おかしいですよね。わたしはみんなと群れるのが嫌で、独りになりたくてここまで逃げてきたはずなのに……。
チェシャ猫の話を聞いていると、嫌なこと全部忘れられるような気がして……。
まるで夢の世界にいるような気持ちなって……。
キーンコーンカーンコーン。
ですがわたしは知っています。現実はそう甘くないってことを。
「もう〜終わりですか〜。ここから面白くなるところでしたのに〜残念ですね〜」
そうですね。本当に残念です。またあの獣だらけの教室に戻らないといけないなんて……。

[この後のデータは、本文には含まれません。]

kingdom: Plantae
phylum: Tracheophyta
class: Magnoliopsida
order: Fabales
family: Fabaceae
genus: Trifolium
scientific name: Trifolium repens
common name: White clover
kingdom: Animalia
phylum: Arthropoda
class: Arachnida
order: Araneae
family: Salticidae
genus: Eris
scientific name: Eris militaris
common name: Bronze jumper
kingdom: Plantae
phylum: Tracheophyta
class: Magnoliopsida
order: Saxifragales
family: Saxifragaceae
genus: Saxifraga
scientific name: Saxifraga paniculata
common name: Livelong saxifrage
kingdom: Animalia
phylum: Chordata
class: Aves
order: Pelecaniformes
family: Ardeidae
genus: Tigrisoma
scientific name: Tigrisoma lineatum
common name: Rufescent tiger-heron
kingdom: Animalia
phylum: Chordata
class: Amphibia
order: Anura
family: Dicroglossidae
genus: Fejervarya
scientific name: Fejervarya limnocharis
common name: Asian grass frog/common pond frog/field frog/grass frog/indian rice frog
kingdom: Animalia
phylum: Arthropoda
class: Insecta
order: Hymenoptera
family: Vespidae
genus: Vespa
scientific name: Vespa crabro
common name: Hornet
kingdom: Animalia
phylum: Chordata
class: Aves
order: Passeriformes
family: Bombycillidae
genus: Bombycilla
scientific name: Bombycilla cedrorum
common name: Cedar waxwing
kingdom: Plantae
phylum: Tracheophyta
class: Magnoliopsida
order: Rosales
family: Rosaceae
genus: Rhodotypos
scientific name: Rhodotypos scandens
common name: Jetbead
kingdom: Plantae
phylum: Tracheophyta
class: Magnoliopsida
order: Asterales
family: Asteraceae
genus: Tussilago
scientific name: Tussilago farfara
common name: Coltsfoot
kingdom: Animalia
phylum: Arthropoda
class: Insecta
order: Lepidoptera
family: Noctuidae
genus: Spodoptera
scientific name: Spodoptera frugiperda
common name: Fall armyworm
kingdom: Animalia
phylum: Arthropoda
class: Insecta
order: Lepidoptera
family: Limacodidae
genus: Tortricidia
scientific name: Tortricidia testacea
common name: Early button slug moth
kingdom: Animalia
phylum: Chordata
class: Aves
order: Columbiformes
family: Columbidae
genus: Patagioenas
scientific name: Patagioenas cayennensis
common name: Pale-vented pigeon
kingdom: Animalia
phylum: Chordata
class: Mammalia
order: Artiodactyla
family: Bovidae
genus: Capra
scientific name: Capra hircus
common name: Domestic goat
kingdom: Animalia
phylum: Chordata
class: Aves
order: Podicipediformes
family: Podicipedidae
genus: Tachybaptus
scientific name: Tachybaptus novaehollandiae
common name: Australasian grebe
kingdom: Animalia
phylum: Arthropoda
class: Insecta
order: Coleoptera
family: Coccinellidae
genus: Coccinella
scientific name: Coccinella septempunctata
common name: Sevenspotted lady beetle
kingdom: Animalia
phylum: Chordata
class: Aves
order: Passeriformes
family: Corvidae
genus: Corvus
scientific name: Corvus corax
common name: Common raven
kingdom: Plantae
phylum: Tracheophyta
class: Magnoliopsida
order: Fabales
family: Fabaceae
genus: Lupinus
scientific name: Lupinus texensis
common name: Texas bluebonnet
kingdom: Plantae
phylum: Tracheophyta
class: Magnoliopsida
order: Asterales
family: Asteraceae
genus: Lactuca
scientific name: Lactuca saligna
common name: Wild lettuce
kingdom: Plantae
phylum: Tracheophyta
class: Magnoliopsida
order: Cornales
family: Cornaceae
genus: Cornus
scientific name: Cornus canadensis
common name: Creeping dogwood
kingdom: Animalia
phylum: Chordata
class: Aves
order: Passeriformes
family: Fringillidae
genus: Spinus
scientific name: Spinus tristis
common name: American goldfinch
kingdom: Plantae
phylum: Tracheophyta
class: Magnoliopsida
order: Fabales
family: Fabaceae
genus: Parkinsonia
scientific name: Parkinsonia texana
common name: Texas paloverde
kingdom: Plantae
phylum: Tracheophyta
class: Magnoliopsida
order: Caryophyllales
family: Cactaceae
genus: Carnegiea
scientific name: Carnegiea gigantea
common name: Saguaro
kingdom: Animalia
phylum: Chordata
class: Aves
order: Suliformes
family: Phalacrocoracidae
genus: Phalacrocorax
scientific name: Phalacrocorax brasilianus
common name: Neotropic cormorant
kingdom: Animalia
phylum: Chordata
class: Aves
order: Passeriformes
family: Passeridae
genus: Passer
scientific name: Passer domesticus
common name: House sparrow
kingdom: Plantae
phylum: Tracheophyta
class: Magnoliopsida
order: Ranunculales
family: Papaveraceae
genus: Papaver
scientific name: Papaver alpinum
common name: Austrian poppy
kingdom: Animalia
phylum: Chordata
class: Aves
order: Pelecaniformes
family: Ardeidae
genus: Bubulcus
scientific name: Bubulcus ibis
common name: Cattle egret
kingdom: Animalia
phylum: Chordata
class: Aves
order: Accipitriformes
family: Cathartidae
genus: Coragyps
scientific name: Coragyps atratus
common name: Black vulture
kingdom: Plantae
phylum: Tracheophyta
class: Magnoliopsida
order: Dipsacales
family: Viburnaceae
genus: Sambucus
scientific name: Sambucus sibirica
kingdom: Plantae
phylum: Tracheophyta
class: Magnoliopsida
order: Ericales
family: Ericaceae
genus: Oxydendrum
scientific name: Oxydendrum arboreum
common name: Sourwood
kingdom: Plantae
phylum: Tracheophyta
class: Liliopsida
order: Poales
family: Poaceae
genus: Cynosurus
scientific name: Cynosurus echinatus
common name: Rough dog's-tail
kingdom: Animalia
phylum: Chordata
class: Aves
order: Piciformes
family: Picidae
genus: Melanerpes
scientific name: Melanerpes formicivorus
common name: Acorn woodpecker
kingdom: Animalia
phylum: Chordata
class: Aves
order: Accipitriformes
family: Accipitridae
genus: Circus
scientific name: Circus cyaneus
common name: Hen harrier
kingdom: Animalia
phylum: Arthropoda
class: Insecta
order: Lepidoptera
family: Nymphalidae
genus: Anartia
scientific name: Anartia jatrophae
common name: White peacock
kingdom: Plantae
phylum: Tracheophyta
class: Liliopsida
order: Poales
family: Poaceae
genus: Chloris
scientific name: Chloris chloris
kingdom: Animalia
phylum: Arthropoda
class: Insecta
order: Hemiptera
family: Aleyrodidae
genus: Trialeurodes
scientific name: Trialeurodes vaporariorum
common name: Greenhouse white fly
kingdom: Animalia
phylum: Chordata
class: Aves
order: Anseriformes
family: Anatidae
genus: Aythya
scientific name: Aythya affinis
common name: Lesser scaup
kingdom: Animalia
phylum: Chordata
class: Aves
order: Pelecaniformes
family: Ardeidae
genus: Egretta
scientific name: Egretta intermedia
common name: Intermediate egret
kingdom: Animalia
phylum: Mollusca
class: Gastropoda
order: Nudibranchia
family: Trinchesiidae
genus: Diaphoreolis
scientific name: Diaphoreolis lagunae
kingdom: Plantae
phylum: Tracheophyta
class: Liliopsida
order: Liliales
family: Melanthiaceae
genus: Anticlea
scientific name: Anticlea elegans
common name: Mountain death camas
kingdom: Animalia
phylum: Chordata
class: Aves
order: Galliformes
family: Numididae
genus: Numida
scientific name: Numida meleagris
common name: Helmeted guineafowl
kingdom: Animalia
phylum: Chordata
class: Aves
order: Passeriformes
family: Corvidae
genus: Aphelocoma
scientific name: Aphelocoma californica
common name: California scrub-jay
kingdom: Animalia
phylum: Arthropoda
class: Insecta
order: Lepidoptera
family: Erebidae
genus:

チェシャ猫は「このままサボってしまいましょうか」なんて冗談を言っていたけど、生真面目しか取り柄のないわたしが授業をサボるなんて……そんなことしてしまったら、わたしがこの世界に存在するための価値がなくなってしまいます……。
誘いは嬉しかったけど、丁重にお断りさせてもらいました。
「それでは〜。また明日」
明日なんてこなければいいのに……ぼそりと呟いた独り言。
笑顔で手を振るチェシャ猫と別れ、わたしは自分の教室へと重たい足を向けて歩き出します。
愉しかった夢の時間は終わりました。夢から覚めた勇者はまた魔王たちと地獄クラスで戦わないといけません。
嫌だと言ってもそれは変えられません。もう決定事項ですから。